Paraquat's production may result in its release to the environment through various waste streams; its use as a restricted use broad spectrum herbicide will result in its direct release to the environment. If released to air, a vapor pressure of <7.5×10-8 mm Hg at 25 deg C indicates paraquat will exist solely in the particulate phase in the atmosphere. Particulate-phase paraquat will be removed from the atmosphere by wet and dry deposition. Paraquat does not contain chromophores that absorb at wavelengths >290 nm and, therefore, is not expected to be susceptible to direct photolysis by sunlight. If released to soil, paraquat is expected to have no mobility based upon reported Koc values of 15,473-1,000,000. Field studies and soil column leaching studies have demonstrated that paraquat does not leach under environmental conditions. Volatilization from moist soil surfaces is not expected based upon an estimated Henry's Law constant of <3.0×10-14 atm-cu m/mole. Paraquat is not expected to volatilize from dry soil surfaces based upon its vapor pressure. The biodegradation of paraquat is very slow when strongly adsorbed to clay or organic matters in soils because it becomes unavailable. When not in the absorbed-state, paraquat will biodegrade. Some photodegradation may occur on plant leaves or soil surfaces exposed to sunlight. Field dissipation half-lives in soil are reported as 99-4747 days. If released into water, paraquat is expected to adsorb to suspended solids and sediment based upon the reported Koc values. Volatilization from water surfaces is not expected to be an important fate process based upon this compound's estimated Henry's Law constant. Reported BCFs of 0.05-6.9 suggest bioconcentration in aquatic organisms is low. Hydrolysis and direct photolysis in water are not expected based upon laboratory studies.    

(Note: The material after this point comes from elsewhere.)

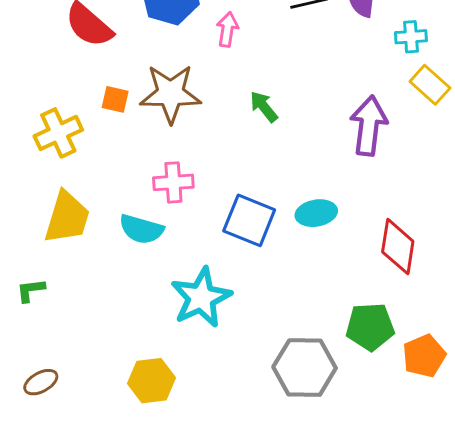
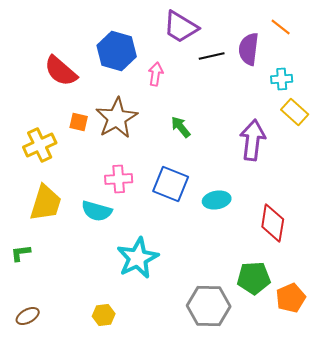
brown star: (171, 94) -> (117, 118), turned -30
blue square: (249, 220) -> (171, 184), moved
yellow hexagon: (152, 381) -> (104, 315), size x0.7

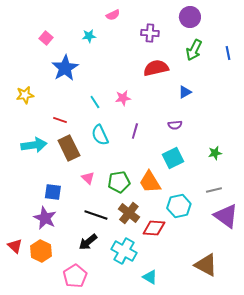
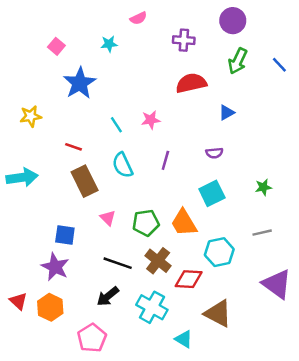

Usage: Herbicidal properties of the dichloride and bis(methyl sulfate) described by R. C. Brian (Nature (London), 1958, 181, 446) and their properties reviewed by A. Calderbank (Adv. Pest Control Res., 1968, 8, 127). Both salts (though only the former is still sold) were introduced by ICI Plant Protection Division (now Syngenta AG). Herbicidal properties of paraquat dichloride discovered in 1955, and first marketed in 1962. Patents: GB 813531. Manufacturers: Comlets; Crystal; Hesenta; Kuo Ching; Pilarquim; Sanex; Sinon; Sundat; Syngenta; United Phosphorus. Biochemistry: During photosynthesis, superoxide is generated, which damages cell membranes and cytoplasm. Mode of action Non-selective contact herbicide, absorbed by the foliage, with some translocation in the xylem.

Application: Broad-spectrum control of broad-leaved weeds and grasses in fruit orchards (including citrus), plantation crops (bananas, coffee, cocoa palms, coconut palms, oil palms, rubber, etc.), vines, olives, tea, alfalfa, onions, leeks, sugar beet, asparagus, ornamental trees and shrubs, in forestry, etc. Also used for general weed control on non-crop land; as a defoliant for cotton and hops; for destruction of potato haulms; as a desiccant for pineapples, sugar cane, soya beans, and sunflowers; for strawberry runner control; in pasture renovation; and for control of aquatic weeds. For control of annual weeds, applied at 0.4-1.0 kg/ha.